1/ As Domestic Violence Awareness month is approaching and my feed is filled with the #Metoo and #WhyIDidntReport stories. I’m inspired to share a little of my own story.
I don’t remember exactly when the abuse started, mine or hers.
2/
There are fuzzy memories of loud voices and her crying. There was always fear.
I must have been about 6 the first time he forced himself on me. I later learned that he told her he was drunk and thought that I was her.
3/ He was often drunk but his threats when it was over proved he knew exactly who I was. He said that he’d hurt her, I believed him. I’d seen the bruises and the way she shrank when he was near. He said that nobody would believe me.
4/ Those words proved true when I told a teacher in 2nd grade but the investigation never went anywhere. We stayed for years after that. Years of seeing her tormented, beaten, held at gun point in our basement. Years of touching and kissing that were anything but fatherly.

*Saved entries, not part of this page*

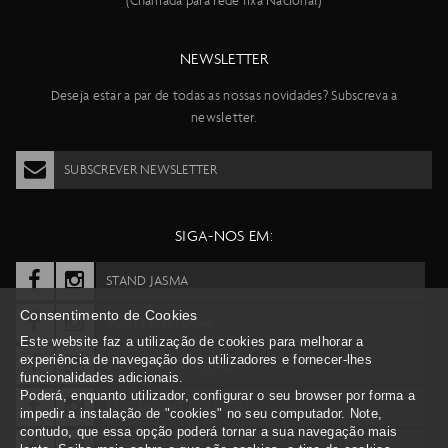
(Chamada para rede fixa Nacional)
NEWSLETTER
Deseja estar a par de todas as nossas novidades? Subscreva a
newsletter.
SUBSCREVER NEWSLETTER
SIGA-NOS EM:
STAND JASMA
Consentimento de Cookies
SCOTT PORTUGAL
Este website faz a utilização de cookies para melhorar a
experiência de navegação dos utilizadores e fornecer-lhes
SYNCROS PORTUGAL
funcionalidades adicionais.
Poderá, enquanto utilizador, configurar o seu browser por forma a
BERGAMONT PORTUGAL
impedir a instalação de "cookies" no seu computador. Note,
contudo, que essa opção poderá tornar a sua navegação mais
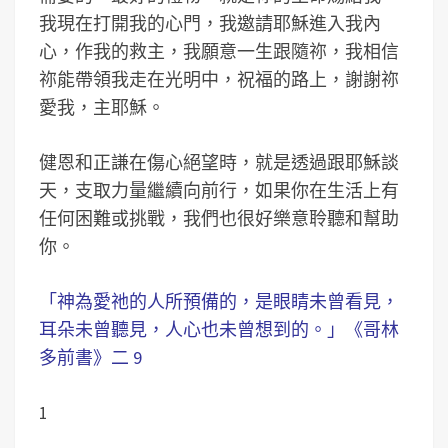
我現在打開我的心門，我邀請耶穌進入我內
心，作我的救主，我願意一生跟隨祢，我相信
祢能帶領我走在光明中，祝福的路上，謝謝祢
愛我，主耶穌。
健恩和正謙在傷心絕望時，就是透過跟耶穌談
天，支取力量繼續向前行，如果你在生活上有
任何困難或挑戰，我們也很好樂意聆聽和幫助
你。
「神為愛祂的人所預備的，是眼睛未曾看見，
耳朵未曾聽見，人心也未曾想到的。」《哥林
多前書》二 9
1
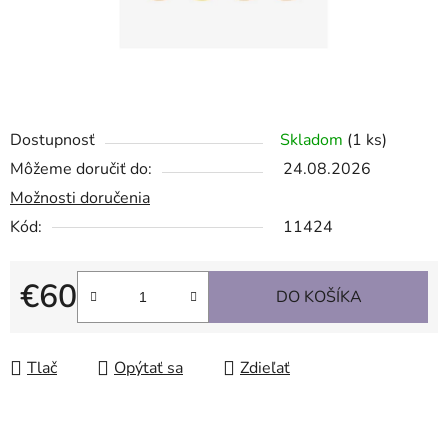
Dostupnosť
Skladom
(1 ks)
Môžeme doručiť do:
24.08.2026
Možnosti doručenia
Kód:
11424
€60
DO KOŠÍKA
Jednotková cena:
Tlač
Opýtať sa
Zdieľať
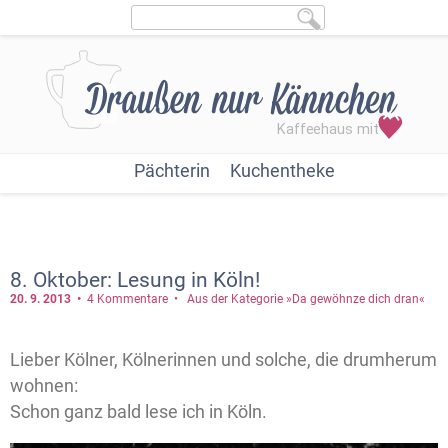
Pächterin
Kuchentheke
8. Oktober: Lesung in Köln!
20. 9.
2013
4 Kommentare
Aus der Kategorie »Da gewöhnze dich dran«
Lieber Kölner, Kölnerinnen und solche, die drumherum
wohnen:
Schon ganz bald lese ich in Köln.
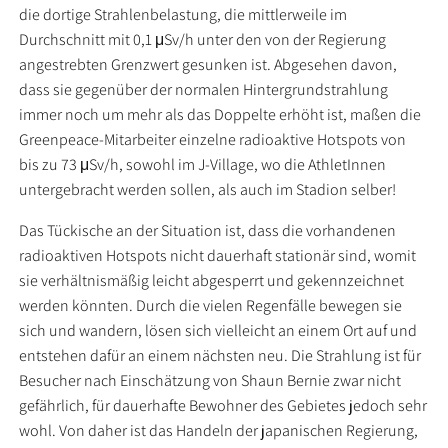
die dortige Strahlenbelastung, die mittlerweile im
Durchschnitt mit 0,1 μSv/h unter den von der Regierung
angestrebten Grenzwert gesunken ist. Abgesehen davon,
dass sie gegenüber der normalen Hintergrundstrahlung
immer noch um mehr als das Doppelte erhöht ist, maßen die
Greenpeace-Mitarbeiter einzelne radioaktive Hotspots von
bis zu 73 μSv/h, sowohl im J-Village, wo die AthletInnen
untergebracht werden sollen, als auch im Stadion selber!
Das Tückische an der Situation ist, dass die vorhandenen
radioaktiven Hotspots nicht dauerhaft stationär sind, womit
sie verhältnismäßig leicht abgesperrt und gekennzeichnet
werden könnten. Durch die vielen Regenfälle bewegen sie
sich und wandern, lösen sich vielleicht an einem Ort auf und
entstehen dafür an einem nächsten neu. Die Strahlung ist für
Besucher nach Einschätzung von Shaun Bernie zwar nicht
gefährlich, für dauerhafte Bewohner des Gebietes jedoch sehr
wohl. Von daher ist das Handeln der japanischen Regierung,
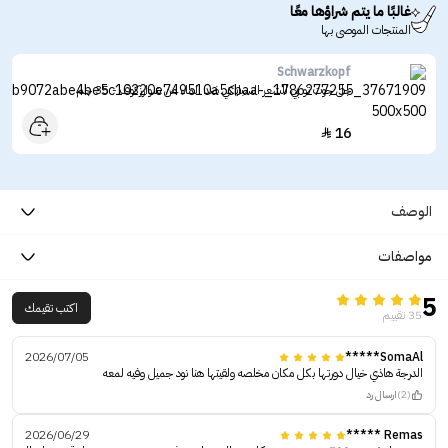
غالبًا ما يتم شراؤها معًا
المنتجات الموصى بها
Schwarzkopf
جل جوت تو بي للشعر السبايكي ضد الماء من شوارزكوف - 35 جم
16

الوصف
مواصفات
5
اكتب تقيمك
35 تقييم
2026/07/05
SomaAl*****
الدرجة هاذي خيال دورتها بكل مكان مخلصه ولقيتها هنا نود جميل وفيه لمعه
(2)
ارسال رد
2026/06/29
Remas *****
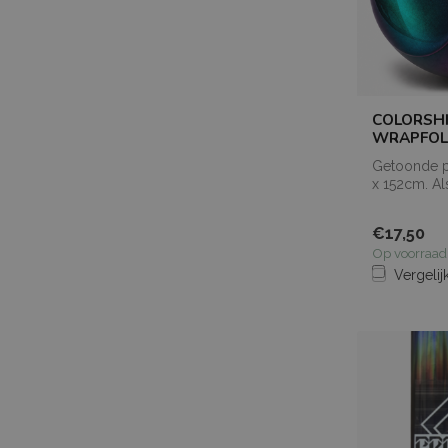
COLORSHI
WRAPFOL
Getoonde pr
x 152cm. A
meters best
de...
€17,50
Op voorraad
Vergelij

5/ Years of hiding in my closet when he was angry, lying about the marks he sometimes left on our bodies, smiling when I went to bed almost every night praying that I wouldn’t wake up. Nights spent in secret shelters only to return in the coming days.
6/ Threats that if she ever tried to leave again he’d put a bomb in her car and they’d never know it was him. Fear ruled our world. As a child there was very little I could do for my Mom. I couldn’t protect her. I wasn’t equipped to comfort or counsel her.
7/ That helplessness haunted me. After we left it took years to fully understand that none of it was ever my fault, that the guilt I felt wasn’t mine to carry, that I wasn’t irreparably broken... That I was a survivor, not a victim.
8/ I don’t know who I might have been if life had started differently but I’m proud of the person I turned out to be in spite of the abuse. I’m proud of the volunteer work that I do today to support other survivors, other women like my mom.
9/ If you’d like to know about the project I’m currently working on for survivors in Chicago, please check out my pinned tweet. I want to end by saying thank you to every survivor who’s shared their story and send out love to every survivor who still suffers in silence.
10/ I may not know your name but I stand with you. I believe you. You are not alone.